Given data >>
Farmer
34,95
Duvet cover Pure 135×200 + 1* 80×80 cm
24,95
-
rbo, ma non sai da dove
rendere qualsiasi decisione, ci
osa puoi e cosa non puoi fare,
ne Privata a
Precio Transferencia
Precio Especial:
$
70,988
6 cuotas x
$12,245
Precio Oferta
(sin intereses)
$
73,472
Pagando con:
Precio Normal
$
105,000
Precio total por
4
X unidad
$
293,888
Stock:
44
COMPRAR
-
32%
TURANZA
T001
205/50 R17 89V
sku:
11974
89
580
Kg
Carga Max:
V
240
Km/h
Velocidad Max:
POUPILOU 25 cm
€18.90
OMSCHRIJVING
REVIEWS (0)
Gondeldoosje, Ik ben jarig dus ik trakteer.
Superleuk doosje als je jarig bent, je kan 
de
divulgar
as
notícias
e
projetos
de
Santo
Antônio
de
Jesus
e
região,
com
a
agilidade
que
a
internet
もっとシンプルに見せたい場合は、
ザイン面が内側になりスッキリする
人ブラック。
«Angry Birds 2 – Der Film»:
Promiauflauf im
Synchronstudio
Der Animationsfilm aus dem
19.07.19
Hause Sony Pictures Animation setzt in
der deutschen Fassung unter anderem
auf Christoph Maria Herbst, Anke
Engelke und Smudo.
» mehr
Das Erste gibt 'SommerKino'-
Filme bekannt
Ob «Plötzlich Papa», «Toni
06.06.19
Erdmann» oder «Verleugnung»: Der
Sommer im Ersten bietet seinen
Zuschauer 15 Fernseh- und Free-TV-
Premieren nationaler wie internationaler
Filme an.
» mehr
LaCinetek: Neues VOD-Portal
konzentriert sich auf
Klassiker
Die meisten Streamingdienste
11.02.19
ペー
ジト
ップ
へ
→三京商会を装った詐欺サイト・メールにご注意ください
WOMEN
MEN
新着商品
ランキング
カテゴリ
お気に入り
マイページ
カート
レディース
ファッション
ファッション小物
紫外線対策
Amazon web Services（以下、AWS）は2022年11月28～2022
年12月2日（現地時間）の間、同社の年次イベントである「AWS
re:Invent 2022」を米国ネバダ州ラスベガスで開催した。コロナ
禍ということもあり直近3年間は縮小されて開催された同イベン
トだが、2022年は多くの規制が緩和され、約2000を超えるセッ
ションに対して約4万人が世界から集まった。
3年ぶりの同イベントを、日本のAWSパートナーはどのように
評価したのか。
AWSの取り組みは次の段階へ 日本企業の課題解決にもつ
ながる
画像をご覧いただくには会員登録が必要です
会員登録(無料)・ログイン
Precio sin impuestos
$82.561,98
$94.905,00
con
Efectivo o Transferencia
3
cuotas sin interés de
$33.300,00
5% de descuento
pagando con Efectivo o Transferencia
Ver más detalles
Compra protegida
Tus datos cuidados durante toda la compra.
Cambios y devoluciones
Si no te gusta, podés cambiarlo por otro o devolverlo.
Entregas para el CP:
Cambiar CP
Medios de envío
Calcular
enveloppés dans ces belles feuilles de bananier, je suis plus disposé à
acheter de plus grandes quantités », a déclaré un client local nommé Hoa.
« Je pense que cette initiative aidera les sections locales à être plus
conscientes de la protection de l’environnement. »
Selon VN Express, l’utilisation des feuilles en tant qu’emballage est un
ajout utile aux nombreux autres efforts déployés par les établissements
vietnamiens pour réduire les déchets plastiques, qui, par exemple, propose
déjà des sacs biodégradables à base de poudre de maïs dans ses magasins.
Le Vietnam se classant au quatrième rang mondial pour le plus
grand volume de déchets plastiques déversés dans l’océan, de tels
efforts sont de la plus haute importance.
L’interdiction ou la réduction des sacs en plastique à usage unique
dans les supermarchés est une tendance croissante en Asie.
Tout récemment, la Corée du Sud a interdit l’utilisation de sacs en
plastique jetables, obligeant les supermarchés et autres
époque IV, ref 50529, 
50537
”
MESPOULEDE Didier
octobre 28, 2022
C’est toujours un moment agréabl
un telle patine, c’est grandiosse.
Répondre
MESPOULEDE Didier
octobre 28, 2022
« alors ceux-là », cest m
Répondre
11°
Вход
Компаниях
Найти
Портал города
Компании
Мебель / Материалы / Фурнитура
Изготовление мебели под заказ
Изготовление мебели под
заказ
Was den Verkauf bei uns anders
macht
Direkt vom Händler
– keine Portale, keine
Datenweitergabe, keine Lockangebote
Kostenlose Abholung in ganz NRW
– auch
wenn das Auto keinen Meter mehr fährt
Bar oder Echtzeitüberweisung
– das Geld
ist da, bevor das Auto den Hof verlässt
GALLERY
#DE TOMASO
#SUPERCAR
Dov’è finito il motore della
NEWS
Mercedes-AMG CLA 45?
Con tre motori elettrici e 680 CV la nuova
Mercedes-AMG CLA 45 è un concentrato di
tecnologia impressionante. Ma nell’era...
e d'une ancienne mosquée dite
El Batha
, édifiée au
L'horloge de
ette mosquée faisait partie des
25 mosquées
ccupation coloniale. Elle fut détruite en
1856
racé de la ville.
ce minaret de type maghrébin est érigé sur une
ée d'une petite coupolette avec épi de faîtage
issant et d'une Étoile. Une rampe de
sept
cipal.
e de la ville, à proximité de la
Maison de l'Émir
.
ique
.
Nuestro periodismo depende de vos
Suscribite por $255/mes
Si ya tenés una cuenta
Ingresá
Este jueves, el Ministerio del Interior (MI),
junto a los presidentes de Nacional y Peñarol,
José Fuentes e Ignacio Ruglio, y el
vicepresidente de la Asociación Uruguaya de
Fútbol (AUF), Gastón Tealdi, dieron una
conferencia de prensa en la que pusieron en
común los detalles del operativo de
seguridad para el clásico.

Required action >> Copy out each record exactly as given, omitting none.

Response >>
Farmer
34,95
Duvet cover Pure 135×200 + 1* 80×80 cm
24,95
-
rbo, ma non sai da dove
rendere qualsiasi decisione, ci
osa puoi e cosa non puoi fare,
ne Privata a
Precio Transferencia
Precio Especial:
$
70,988
6 cuotas x
$12,245
Precio Oferta
(sin intereses)
$
73,472
Pagando con:
Precio Normal
$
105,000
Precio total por
4
X unidad
$
293,888
Stock:
44
COMPRAR
-
32%
TURANZA
T001
205/50 R17 89V
sku:
11974
89
580
Kg
Carga Max:
V
240
Km/h
Velocidad Max:
POUPILOU 25 cm
€18.90
OMSCHRIJVING
REVIEWS (0)
Gondeldoosje, Ik ben jarig dus ik trakteer.
Superleuk doosje als je jarig bent, je kan 
de
divulgar
as
notícias
e
projetos
de
Santo
Antônio
de
Jesus
e
região,
com
a
agilidade
que
a
internet
もっとシンプルに見せたい場合は、
ザイン面が内側になりスッキリする
人ブラック。
«Angry Birds 2 – Der Film»:
Promiauflauf im
Synchronstudio
Der Animationsfilm aus dem
19.07.19
Hause Sony Pictures Animation setzt in
der deutschen Fassung unter anderem
auf Christoph Maria Herbst, Anke
Engelke und Smudo.
» mehr
Das Erste gibt 'SommerKino'-
Filme bekannt
Ob «Plötzlich Papa», «Toni
06.06.19
Erdmann» oder «Verleugnung»: Der
Sommer im Ersten bietet seinen
Zuschauer 15 Fernseh- und Free-TV-
Premieren nationaler wie internationaler
Filme an.
» mehr
LaCinetek: Neues VOD-Portal
konzentriert sich auf
Klassiker
Die meisten Streamingdienste
11.02.19
ペー
ジト
ップ
へ
→三京商会を装った詐欺サイト・メールにご注意ください
WOMEN
MEN
新着商品
ランキング
カテゴリ
お気に入り
マイページ
カート
レディース
ファッション
ファッション小物
紫外線対策
Amazon web Services（以下、AWS）は2022年11月28～2022
年12月2日（現地時間）の間、同社の年次イベントである「AWS
re:Invent 2022」を米国ネバダ州ラスベガスで開催した。コロナ
禍ということもあり直近3年間は縮小されて開催された同イベン
トだが、2022年は多くの規制が緩和され、約2000を超えるセッ
ションに対して約4万人が世界から集まった。
3年ぶりの同イベントを、日本のAWSパートナーはどのように
評価したのか。
AWSの取り組みは次の段階へ 日本企業の課題解決にもつ
ながる
画像をご覧いただくには会員登録が必要です
会員登録(無料)・ログイン
Precio sin impuestos
$82.561,98
$94.905,00
con
Efectivo o Transferencia
3
cuotas sin interés de
$33.300,00
5% de descuento
pagando con Efectivo o Transferencia
Ver más detalles
Compra protegida
Tus datos cuidados durante toda la compra.
Cambios y devoluciones
Si no te gusta, podés cambiarlo por otro o devolverlo.
Entregas para el CP:
Cambiar CP
Medios de envío
Calcular
enveloppés dans ces belles feuilles de bananier, je suis plus disposé à
acheter de plus grandes quantités », a déclaré un client local nommé Hoa.
« Je pense que cette initiative aidera les sections locales à être plus
conscientes de la protection de l’environnement. »
Selon VN Express, l’utilisation des feuilles en tant qu’emballage est un
ajout utile aux nombreux autres efforts déployés par les établissements
vietnamiens pour réduire les déchets plastiques, qui, par exemple, propose
déjà des sacs biodégradables à base de poudre de maïs dans ses magasins.
Le Vietnam se classant au quatrième rang mondial pour le plus
grand volume de déchets plastiques déversés dans l’océan, de tels
efforts sont de la plus haute importance.
L’interdiction ou la réduction des sacs en plastique à usage unique
dans les supermarchés est une tendance croissante en Asie.
Tout récemment, la Corée du Sud a interdit l’utilisation de sacs en
plastique jetables, obligeant les supermarchés et autres
époque IV, ref 50529, 
50537
”
MESPOULEDE Didier
octobre 28, 2022
C’est toujours un moment agréabl
un telle patine, c’est grandiosse.
Répondre
MESPOULEDE Didier
octobre 28, 2022
« alors ceux-là », cest m
Répondre
11°
Вход
Компаниях
Найти
Портал города
Компании
Мебель / Материалы / Фурнитура
Изготовление мебели под заказ
Изготовление мебели под
заказ
Was den Verkauf bei uns anders
macht
Direkt vom Händler
– keine Portale, keine
Datenweitergabe, keine Lockangebote
Kostenlose Abholung in ganz NRW
– auch
wenn das Auto keinen Meter mehr fährt
Bar oder Echtzeitüberweisung
– das Geld
ist da, bevor das Auto den Hof verlässt
GALLERY
#DE TOMASO
#SUPERCAR
Dov’è finito il motore della
NEWS
Mercedes-AMG CLA 45?
Con tre motori elettrici e 680 CV la nuova
Mercedes-AMG CLA 45 è un concentrato di
tecnologia impressionante. Ma nell’era...
e d'une ancienne mosquée dite
El Batha
, édifiée au
L'horloge de
ette mosquée faisait partie des
25 mosquées
ccupation coloniale. Elle fut détruite en
1856
racé de la ville.
ce minaret de type maghrébin est érigé sur une
ée d'une petite coupolette avec épi de faîtage
issant et d'une Étoile. Une rampe de
sept
cipal.
e de la ville, à proximité de la
Maison de l'Émir
.
ique
.
Nuestro periodismo depende de vos
Suscribite por $255/mes
Si ya tenés una cuenta
Ingresá
Este jueves, el Ministerio del Interior (MI),
junto a los presidentes de Nacional y Peñarol,
José Fuentes e Ignacio Ruglio, y el
vicepresidente de la Asociación Uruguaya de
Fútbol (AUF), Gastón Tealdi, dieron una
conferencia de prensa en la que pusieron en
común los detalles del operativo de
seguridad para el clásico.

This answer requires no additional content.